House Hunting Efficiently

One of the consequences of the kind of convergence shown in this graph was that it created the need to buy a house. It's become a ritual to spend weekdays creating a list of houses that are feasible with respect to hard constraints (big kitchen, level lot, ..), and then converting that into a prioritized list based on how they score on soft constraints (pre-wired for Bose speakers, for example) that in turn motivates a preferred way of visiting these houses during weekends. I noticed that I rarely see each house in isolation and my view of a house tends to be colored by what I saw earlier. However, of late, the time to view these houses has become a scarce resource, so I created an O.R driven prioritized list that maximizes and optimally allocates viewing time, keeping the total duration equal to the limited time available.
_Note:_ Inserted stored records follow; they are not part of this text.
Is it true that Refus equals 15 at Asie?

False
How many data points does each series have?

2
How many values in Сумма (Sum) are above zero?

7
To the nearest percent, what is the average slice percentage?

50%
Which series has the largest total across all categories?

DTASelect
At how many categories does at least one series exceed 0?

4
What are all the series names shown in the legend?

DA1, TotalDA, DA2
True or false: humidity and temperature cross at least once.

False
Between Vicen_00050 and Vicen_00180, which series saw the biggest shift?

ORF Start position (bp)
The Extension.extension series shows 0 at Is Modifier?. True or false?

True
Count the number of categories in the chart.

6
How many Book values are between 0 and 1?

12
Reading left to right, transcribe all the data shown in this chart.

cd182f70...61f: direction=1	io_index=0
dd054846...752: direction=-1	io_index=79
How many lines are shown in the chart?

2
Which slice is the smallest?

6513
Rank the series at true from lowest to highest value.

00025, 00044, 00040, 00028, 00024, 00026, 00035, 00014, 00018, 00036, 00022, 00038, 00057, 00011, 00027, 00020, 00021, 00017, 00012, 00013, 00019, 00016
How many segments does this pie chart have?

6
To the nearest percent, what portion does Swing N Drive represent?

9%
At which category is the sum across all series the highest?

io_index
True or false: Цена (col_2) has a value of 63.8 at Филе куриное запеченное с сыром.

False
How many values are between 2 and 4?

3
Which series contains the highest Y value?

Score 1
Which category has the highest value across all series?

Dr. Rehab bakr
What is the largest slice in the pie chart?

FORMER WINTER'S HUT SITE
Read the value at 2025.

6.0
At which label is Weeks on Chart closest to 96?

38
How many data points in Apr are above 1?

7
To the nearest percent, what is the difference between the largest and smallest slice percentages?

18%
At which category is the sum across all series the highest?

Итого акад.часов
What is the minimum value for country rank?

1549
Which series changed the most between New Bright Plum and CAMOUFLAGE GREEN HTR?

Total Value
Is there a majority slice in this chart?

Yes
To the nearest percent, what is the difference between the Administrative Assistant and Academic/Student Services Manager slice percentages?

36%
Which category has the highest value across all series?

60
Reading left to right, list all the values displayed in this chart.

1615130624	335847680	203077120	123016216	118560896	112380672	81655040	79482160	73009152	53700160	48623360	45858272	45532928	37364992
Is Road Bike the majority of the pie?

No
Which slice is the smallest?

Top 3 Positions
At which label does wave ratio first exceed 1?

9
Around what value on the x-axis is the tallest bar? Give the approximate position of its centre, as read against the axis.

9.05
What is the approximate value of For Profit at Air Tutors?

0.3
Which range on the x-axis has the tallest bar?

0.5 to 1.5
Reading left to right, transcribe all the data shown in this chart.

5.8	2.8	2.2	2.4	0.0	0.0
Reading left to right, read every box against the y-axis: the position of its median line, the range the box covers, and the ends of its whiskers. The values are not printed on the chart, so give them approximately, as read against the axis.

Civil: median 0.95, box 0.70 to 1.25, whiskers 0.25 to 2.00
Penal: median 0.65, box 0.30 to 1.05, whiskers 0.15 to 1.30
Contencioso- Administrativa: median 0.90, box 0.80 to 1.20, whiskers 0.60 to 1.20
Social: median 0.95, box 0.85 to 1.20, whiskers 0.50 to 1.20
I used my automobile GPS unit as the solver.

This GPS unit "solves" the Traveling Salesman Problem (TSP) to figure out the optimal (?) order of visitation that minimizes total drive time, which automatically maximizes aggregate viewing time. (In particular, if houses are located on either side of a busy highway or Main Street, a good heuristic would be ensure that the optimal path intersects such a link infrequently.) I can then allocate the optimal expected viewing time to the houses based on personal preferences. The total viewing time also informs me if I have spread myself too thin, in which case, I can start deleting houses with the lowest scores from the list and re-optimize until the solution looks reasonable. 

If viewing order is important from a 'relative comparison' perspective, the resultant constrained TSP problem becomes a bit more harder to solve using a GPS unit. A simple heuristic rule could be to fix the second node ("first house to first") and/or the second-last node ("house to visit last") of the tour and let the others be visited based on time-optimality. If your realtor drives you around, her/his office is the start and end node of the Hamiltonian circuit.

One issue I encountered while using the GPS unit to merely drive-by a house as part of a local neighborhood search (pun unintended) is that I had to get close enough to the house and maybe pause a bit to inform the GPS that this house has been reached. Otherwise, the GPS unit would continually re-route me back to the house, resulting in considerable confusion.